Geothermal energy is increasingly recognised as one of the most important renewable sources of energy available. It has one of the lowest carbon emissions of any renewable energy source.
It is one of the most efficient sources of power in the world; it has a low surface footprint and, unlike most renewable energy types, is non-intermittent and thus available 24/7. Able to provide heat as well as electricity, it is a technology that is growing fast and will play an ever increasing part in delivering clean, affordable renewable energy.
Geothermal energy derives from a variety of sources. The shallowest layers are heated mainly by the sun, and the deep interior of the Earth is heated by the slow leakage of the planet’s vast internal heat reserves by conduction through the cooler outer rocks. Developers like us seek to extract this heat by finding reservoirs of water, or brine, at depths that vary from 1000m to 5000m.

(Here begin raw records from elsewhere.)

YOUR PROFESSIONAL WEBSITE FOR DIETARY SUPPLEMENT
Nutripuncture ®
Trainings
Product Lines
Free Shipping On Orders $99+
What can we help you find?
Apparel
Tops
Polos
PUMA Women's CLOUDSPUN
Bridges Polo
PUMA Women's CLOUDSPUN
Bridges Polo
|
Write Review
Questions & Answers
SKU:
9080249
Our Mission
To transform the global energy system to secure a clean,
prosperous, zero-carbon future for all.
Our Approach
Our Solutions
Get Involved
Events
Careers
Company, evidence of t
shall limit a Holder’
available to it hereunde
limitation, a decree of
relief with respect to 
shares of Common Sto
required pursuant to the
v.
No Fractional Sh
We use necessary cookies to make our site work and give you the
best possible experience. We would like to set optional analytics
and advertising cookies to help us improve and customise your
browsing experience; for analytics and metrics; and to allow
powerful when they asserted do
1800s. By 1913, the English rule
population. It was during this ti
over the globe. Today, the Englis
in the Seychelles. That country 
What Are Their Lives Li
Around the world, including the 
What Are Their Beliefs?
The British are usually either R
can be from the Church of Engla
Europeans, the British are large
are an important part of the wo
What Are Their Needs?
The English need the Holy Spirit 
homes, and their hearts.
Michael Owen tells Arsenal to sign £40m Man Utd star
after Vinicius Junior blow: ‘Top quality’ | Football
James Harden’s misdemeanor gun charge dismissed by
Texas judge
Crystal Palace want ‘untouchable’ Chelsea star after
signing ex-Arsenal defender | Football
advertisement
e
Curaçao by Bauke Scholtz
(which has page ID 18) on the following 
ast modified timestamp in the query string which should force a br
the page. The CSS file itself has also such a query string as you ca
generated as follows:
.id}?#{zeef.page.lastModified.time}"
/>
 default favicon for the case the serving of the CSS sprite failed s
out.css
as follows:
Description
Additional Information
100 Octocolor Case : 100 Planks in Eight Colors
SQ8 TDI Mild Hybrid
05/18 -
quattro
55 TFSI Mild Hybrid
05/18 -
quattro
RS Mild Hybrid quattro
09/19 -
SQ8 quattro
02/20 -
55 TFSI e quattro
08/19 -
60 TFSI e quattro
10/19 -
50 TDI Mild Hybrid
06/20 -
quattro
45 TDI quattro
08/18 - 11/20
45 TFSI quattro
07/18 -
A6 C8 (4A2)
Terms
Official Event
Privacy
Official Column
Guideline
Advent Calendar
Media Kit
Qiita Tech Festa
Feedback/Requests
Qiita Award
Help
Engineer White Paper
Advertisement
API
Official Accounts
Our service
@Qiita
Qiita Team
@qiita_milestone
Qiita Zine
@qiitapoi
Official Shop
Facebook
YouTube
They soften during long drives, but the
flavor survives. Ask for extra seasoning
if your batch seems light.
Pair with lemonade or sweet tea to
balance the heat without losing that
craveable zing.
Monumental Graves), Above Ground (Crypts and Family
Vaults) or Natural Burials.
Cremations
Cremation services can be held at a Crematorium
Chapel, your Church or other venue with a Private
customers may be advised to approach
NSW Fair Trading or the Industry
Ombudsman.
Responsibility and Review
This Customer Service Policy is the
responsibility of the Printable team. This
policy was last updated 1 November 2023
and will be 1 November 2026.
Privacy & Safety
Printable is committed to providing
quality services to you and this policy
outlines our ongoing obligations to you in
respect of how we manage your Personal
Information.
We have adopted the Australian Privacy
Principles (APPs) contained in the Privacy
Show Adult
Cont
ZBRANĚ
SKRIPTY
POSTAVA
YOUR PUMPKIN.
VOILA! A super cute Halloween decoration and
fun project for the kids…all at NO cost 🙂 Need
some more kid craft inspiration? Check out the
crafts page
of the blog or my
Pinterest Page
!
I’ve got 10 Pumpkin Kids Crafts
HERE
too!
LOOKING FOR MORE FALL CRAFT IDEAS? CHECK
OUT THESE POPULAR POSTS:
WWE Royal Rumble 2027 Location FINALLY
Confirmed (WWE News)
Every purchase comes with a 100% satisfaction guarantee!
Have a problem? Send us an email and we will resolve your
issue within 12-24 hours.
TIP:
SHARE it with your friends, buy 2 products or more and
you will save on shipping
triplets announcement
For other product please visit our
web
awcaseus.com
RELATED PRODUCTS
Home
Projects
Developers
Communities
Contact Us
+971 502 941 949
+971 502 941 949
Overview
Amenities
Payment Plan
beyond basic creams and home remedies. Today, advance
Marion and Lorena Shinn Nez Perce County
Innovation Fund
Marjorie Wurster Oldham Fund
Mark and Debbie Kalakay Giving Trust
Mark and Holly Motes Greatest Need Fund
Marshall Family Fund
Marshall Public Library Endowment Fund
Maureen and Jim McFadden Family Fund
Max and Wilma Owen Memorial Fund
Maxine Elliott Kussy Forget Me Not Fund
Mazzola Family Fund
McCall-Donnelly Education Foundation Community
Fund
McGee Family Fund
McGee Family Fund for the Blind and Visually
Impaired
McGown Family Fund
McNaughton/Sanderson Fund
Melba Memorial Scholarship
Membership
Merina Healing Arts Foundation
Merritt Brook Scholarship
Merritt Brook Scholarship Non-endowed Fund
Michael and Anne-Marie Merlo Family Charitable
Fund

The geothermal fluids are pumped to the surface, the heat exploited directly or to produce electricity, and then pumped back down into the ground to maximise sustainability.
Lower temperature geothermal reservoirs, and waste water from geothermal power plants, can be used directly for heating domestic and commercial buildings, for industrial and agricultural applications, and even for cooling buildings using absorption chillers.
Total global geothermal power output is currently around 12.8GW. This extends over 25 countries including Indonesia, Ethiopia, Kenya, The Philippines, Iceland, Mexico and the USA.
In those parts of the world which are blessed with very high temperature geothermal resources – mainly volcanic regions – boreholes can directly encounter high-pressure steam, or else very hot water (usually >150°C) which will spontaneously turn to steam on being brought to the surface via the boreholes. In either of those situations, it is possible to pass the high-pressure steam directly through conventional steam turbines – very similar to those used in fossil-fuel power stations – to generate electricity. Power plants that convert ultra-hot water to steam are called ‘flash’ steam turbine plants.
New technological developments, in particular progressive “binary cycle” systems, enable power generation from geothermal fluids with temperatures as low as 100°C. This is achieved by transferring the heat from the hot water into another substance which boils at a lower temperature than water, with the resulting vapour then used to drive a turbine. This opens up the geothermal potential of regions which are not as ‘hot’ as those in volcanic areas.